1. We used electrophysiological and binding techniques to determine the effects of oxygen free radicals (OFRs) generated by dihydroxyfumaric acid (DHF, 5 mM) on calcium current and dihydropyridine binding sites in guinea-pig isolated ventricular myocytes. 2. Binding of [3H]-PN200-110 to isolated ventricular myocytes revealed one population of binding sites with a KD of 0.11 +/- 0.01 nM and Bmax of 139.1 +/- 6.9 fmol mg-1 protein (n = 24). After 15 min of exposure to DHF, the density, but not the affinity of [3H]-PN200-110 binding sites was significantly (P < 0.01) reduced to 35% of the control value (Bmax = 49.4 +/- 3.7 fmol mg-1 protein, KD = 0.11 +/- 0.01 nM, n = 15).

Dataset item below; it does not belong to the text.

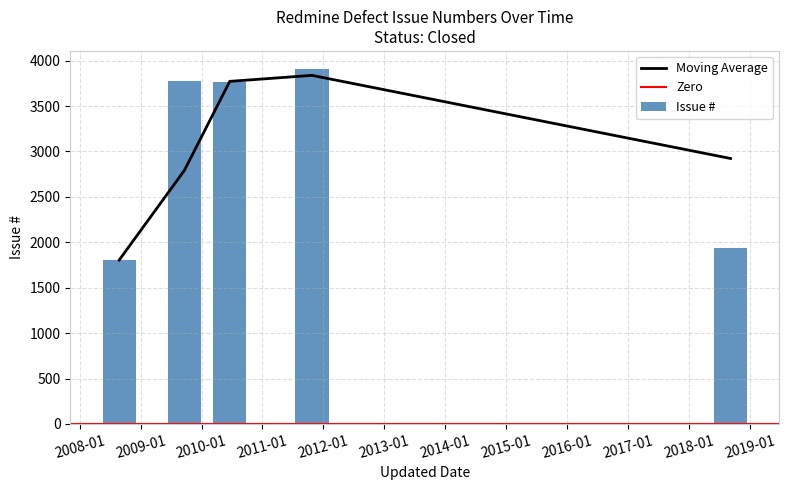

How many bars are there in total?

5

In the presence of superoxide dismutase (SOD) and catalase (CAT) the reduction in [3H]-PN200-110 binding sites was almost completely prevented (Bmax = 120.5 +/- 7.4 in control, n = 4 and 98.8 +/- 7.4 fmol mg-1 protein in DHF plus SOD and CAT, n = 4). KD values were not modified (0.08 +/- 0.01 in control and 0.09 +/- 0.01 nM in DHF plus SOD and CAT). 3. The time-course of the reduction of [3H]-PN200-110 binding sites by OFRs was paralleled by the decrease in L-type calcium current (Ica,L) measured in patch-clamped guinea-pig ventricular myocytes either in the absence or in the presence of EGTA in the patch pipette. In the former conditions OFRs induced the appearance of calcium-dependent alterations, i.e. the transient inward current, within 10 min. After 30 min of incubation with DHF, [3H]-PN200-110 binding sites were reduced to 25% of the control value. 4. In myocytes incubated with the antilipoperoxidant agent, butylated hydroxytoluene (BHT, 50 microM), the decrease in [3H]-PN200-110 binding sites caused by DHF was partially prevented (Bmax values after 30 min exposure to DHF were 55.5 +/- 1.9 and 23.7 +/- 5.9 fmol mg-1 protein in the presence and in the absence of BHT respectively, P < 0.05). BHT did not affect the decrease in [3H]-PN200-110 binding sites during the first 15 min of exposure to DHF, but was able to prevent completely the further decrease occurring during the following 15 min of incubation with OFRs. 5. Our results demonstrate that the OFR-induced decrease in calcium current is associated with a reduction in DHP binding sites. The decrease in calcium current and in calcium channels may be implicated in the mechanical dysfunction associated with oxidative stress.